His mother took her glasses off and rubbed her eyes. She may have been shutting off tears, but he couldn’t be sure.

“It’s for your safety.” Dr. Gray said, pulling Eddie’s attention back to him.

“Safety from what? What’s going on?” He asked.

Dr. Gray looked at Sonia then back. “We’ve decided that because your condition is worsening it might be best to do your surgery tomorrow. We’ve scheduled it for nine am sharp.” His face was smug and Eddie wished more than anything that one of his hands was free so he might be able to reach out and hit him. His wrist twisted against the restraint again.

“Please,” Eddie said, but it barely came out. His eyes burned with tears and he pulled back more, fingers going numb.

“Eddie it’ll help you.” His mother finally spoke and it scared him.

“You’ll be just fine, son.” Dr. Gray said, and put a heavy hand on his shoulder. Eddie recoiled.

Dr. Gray looked pointedly at Sonia and she nodded, taking a step towards the door.

“No please! Wait!” Eddie cried as the two left the room, but they didn’t turn back. He didn't hear the distinct click of the lock as the door came closed, but it didn't matter. He was trapped.

He writhed around on the bed, pulling fruitlessly at his tethers.

“Jesus Christ somebody _help_ -”

  
“ _Me_!” Bill woke up with a sharp gasp, bolting upright on the couch, the sun having already set. He could see the streetlights on, flooding the street with their false luminescence.
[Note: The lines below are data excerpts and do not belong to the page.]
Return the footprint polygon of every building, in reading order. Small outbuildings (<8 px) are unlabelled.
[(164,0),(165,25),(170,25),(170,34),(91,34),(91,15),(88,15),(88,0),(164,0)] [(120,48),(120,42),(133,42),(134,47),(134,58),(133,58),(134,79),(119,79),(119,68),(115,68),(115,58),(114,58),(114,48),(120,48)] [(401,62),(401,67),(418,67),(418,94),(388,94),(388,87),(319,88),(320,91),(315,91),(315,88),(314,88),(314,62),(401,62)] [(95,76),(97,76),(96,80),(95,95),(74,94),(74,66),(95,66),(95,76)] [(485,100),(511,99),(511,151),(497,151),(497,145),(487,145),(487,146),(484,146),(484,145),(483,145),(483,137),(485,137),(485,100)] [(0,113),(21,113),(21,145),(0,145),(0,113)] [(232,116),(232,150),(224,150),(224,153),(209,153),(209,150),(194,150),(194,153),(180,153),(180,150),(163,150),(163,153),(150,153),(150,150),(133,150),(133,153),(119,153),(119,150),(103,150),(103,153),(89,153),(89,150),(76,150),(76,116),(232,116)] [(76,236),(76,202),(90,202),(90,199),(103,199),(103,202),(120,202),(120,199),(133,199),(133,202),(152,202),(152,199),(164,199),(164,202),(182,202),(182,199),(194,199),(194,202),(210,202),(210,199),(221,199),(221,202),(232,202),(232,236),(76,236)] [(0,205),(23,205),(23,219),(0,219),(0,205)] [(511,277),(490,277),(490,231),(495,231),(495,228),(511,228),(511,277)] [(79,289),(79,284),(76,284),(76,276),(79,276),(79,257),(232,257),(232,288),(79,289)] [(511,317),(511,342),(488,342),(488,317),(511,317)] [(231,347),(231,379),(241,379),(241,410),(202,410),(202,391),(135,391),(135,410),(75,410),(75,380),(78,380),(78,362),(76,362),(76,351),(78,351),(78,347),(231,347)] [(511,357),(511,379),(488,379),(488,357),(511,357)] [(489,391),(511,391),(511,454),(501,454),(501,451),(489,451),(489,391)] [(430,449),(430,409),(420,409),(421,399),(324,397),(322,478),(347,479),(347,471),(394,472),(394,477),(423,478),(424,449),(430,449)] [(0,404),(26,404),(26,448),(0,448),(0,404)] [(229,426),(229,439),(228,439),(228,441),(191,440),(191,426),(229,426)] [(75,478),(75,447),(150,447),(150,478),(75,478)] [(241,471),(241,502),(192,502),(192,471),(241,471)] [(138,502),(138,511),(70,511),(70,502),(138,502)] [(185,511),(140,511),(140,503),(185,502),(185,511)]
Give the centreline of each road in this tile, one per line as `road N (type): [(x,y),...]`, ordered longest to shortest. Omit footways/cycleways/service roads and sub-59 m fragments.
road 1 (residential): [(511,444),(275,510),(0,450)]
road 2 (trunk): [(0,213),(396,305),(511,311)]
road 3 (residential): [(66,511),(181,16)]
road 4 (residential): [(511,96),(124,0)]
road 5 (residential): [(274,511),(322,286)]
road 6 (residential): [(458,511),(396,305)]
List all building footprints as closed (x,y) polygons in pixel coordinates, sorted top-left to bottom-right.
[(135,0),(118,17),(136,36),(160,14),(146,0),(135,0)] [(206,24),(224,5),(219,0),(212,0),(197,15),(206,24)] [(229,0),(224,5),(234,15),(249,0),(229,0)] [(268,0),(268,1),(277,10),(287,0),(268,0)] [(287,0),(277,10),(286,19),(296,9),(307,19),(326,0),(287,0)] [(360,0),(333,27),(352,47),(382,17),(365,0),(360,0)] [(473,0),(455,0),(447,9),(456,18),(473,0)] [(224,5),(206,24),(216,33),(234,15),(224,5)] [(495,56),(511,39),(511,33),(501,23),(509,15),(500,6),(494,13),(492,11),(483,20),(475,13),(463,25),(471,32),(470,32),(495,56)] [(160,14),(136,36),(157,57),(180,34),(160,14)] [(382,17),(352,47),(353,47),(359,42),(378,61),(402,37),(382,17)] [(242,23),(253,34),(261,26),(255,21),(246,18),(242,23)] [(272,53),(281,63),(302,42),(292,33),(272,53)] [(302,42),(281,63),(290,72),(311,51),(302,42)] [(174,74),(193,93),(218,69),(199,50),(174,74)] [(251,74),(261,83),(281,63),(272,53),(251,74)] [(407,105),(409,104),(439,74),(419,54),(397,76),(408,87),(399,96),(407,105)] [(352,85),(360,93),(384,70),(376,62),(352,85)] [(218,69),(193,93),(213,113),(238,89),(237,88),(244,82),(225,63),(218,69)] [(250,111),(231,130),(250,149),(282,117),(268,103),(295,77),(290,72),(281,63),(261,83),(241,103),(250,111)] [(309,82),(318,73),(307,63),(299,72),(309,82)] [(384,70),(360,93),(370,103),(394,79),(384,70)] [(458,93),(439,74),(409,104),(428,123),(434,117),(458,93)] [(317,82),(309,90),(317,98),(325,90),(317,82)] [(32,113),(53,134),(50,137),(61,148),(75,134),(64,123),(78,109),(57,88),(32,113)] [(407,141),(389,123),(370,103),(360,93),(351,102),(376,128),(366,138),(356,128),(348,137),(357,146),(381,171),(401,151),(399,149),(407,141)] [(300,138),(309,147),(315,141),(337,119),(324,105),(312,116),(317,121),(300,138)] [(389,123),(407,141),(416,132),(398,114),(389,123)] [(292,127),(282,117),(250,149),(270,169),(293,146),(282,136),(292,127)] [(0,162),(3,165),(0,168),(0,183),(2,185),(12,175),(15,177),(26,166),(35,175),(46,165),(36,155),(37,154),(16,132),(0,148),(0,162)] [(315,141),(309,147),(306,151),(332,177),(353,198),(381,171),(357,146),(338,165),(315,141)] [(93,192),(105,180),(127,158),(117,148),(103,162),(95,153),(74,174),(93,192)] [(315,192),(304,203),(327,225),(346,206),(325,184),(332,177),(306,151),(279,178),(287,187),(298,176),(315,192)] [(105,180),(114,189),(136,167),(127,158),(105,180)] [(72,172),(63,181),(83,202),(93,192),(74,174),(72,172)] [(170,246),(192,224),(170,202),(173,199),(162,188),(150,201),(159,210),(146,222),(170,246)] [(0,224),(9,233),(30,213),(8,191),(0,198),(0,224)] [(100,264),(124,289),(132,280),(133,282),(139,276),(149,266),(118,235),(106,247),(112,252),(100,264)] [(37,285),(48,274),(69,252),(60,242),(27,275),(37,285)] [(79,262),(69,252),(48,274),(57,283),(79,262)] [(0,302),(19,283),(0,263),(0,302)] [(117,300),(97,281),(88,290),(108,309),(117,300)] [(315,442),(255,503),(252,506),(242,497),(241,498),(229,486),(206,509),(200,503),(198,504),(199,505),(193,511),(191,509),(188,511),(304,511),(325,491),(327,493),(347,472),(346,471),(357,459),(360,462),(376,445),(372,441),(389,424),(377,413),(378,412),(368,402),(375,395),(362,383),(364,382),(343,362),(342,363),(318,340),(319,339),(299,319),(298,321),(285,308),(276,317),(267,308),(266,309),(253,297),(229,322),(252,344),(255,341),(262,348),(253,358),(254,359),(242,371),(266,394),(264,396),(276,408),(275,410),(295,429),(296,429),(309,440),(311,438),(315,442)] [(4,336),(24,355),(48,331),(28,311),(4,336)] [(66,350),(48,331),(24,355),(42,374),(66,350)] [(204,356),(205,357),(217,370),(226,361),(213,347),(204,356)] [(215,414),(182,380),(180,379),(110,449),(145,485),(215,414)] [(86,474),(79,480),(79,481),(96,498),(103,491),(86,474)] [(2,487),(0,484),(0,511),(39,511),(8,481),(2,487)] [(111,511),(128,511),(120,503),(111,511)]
He felt an echo in his head, like someone was whispering to him from the shadows. Someone had been calling to him, he was sure of it. But there was no one in the room, here or not. A yawn stole out of him.

He looked at his watch. A quarter to ten. Christ, he thought, he'd fallen asleep for nearly three hours. After his meeting with Danny he'd been...distracted. His head had been swimming. So he'd come home, sat on the couch drank a beer, and he'd tried to reach out to this brother, this Eddie, but nothing had come of it. What if he was too late? Would he even know?

"Audra?" He called, but she didn't answer. She must still be at the theater, where she'd a job as a director. It didn't pay much, but she loved working with the kids. They were preparing for a show of _Anastasia_ and she'd spent many of the last few nights there going over lines and building sets.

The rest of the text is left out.